Persistent foreign fund outflows, combined with bond and currency market instability, are expected to exert selling pressure on the INR in the near term. Investors are also focused on the US Federal Reserve’s meeting on Thursday, where a 25 basis point interest rate cut is expected, along with the release of the weekly US Initial Jobless Claims.
Market Drivers: INR Faces Headwinds from Dollar Strength and Global Volatility
Gopal Tripathi, head of treasury and capital markets at Jana Small Finance Bank, noted that the INR had been trading in a narrow range for the past two years and was slightly overvalued. With the rise of the US Dollar Index and depreciation of other Asian currencies, the INR is likely to feel downward pressure.
Meanwhile, India’s services sector showed growth, with the HSBC India Services PMI rising to 58.5 in October from 57.7 in September, surpassing the preliminary estimate of 58.3. Pranjul Bhandari, Chief India Economist at HSBC, attributed the rise to strong expansions in output, consumer demand, and job creation.
A Reuters poll showed that most economists expect the RBI to cut rates by 25 basis points to 6.25% in December. The market is pricing in a near-98% probability of a quarter-point rate cut in November, with a 70% chance of a similar move in December.
Technical Outlook: USD/INR’s Bullish Bias Maintains as RSI Reaches Overbought Levels
From a technical perspective, the outlook for the USD/INR pair remains constructive, holding above the key 100-day Exponential Moving Average (EMA) on the daily chart. However, the 14-day Relative Strength Index (RSI) is in overbought territory, near 73.45, suggesting that further consolidation is possible before any further upside in USD/INR.

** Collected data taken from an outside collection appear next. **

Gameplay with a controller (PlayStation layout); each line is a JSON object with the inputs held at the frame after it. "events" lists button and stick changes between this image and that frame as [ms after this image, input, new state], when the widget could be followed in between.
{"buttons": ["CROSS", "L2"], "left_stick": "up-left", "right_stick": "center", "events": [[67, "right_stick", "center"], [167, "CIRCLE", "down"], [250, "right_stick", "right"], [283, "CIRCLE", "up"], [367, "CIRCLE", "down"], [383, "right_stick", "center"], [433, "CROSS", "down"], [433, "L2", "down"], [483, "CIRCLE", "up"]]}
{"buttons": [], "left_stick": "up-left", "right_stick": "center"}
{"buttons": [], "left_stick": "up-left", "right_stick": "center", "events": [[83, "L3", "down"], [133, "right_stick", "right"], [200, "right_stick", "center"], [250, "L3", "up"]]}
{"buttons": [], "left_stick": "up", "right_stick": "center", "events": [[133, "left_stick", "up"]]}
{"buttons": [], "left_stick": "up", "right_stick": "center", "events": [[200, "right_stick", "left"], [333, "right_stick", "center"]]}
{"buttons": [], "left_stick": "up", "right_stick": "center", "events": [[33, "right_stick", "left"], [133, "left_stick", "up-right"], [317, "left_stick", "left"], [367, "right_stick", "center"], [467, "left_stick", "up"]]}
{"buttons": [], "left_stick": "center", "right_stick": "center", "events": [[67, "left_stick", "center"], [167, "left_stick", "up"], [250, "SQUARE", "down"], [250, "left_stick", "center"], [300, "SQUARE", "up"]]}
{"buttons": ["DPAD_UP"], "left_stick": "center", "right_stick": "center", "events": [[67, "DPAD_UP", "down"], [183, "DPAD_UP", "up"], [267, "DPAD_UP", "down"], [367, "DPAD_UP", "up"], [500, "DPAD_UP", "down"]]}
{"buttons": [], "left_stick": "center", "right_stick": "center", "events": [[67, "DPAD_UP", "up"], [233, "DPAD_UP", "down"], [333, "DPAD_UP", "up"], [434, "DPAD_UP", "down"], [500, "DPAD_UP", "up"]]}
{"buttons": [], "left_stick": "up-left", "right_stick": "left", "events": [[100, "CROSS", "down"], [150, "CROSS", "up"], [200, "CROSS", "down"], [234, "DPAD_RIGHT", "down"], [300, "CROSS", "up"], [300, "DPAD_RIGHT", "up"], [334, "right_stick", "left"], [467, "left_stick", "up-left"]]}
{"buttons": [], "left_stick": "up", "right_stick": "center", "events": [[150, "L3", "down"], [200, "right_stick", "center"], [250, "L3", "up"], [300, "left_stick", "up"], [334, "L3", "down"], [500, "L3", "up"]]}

The immediate resistance for USD/INR is near the upper boundary of the ascending trend channel at 84.30, followed by the psychological level of 85.00. On the downside, initial support is seen in the 84.05-84.10 range, with a break below this area potentially leading to a drop toward the 100-day EMA at 83.80. Extended losses could see the pair test 83.46, the September 24 low.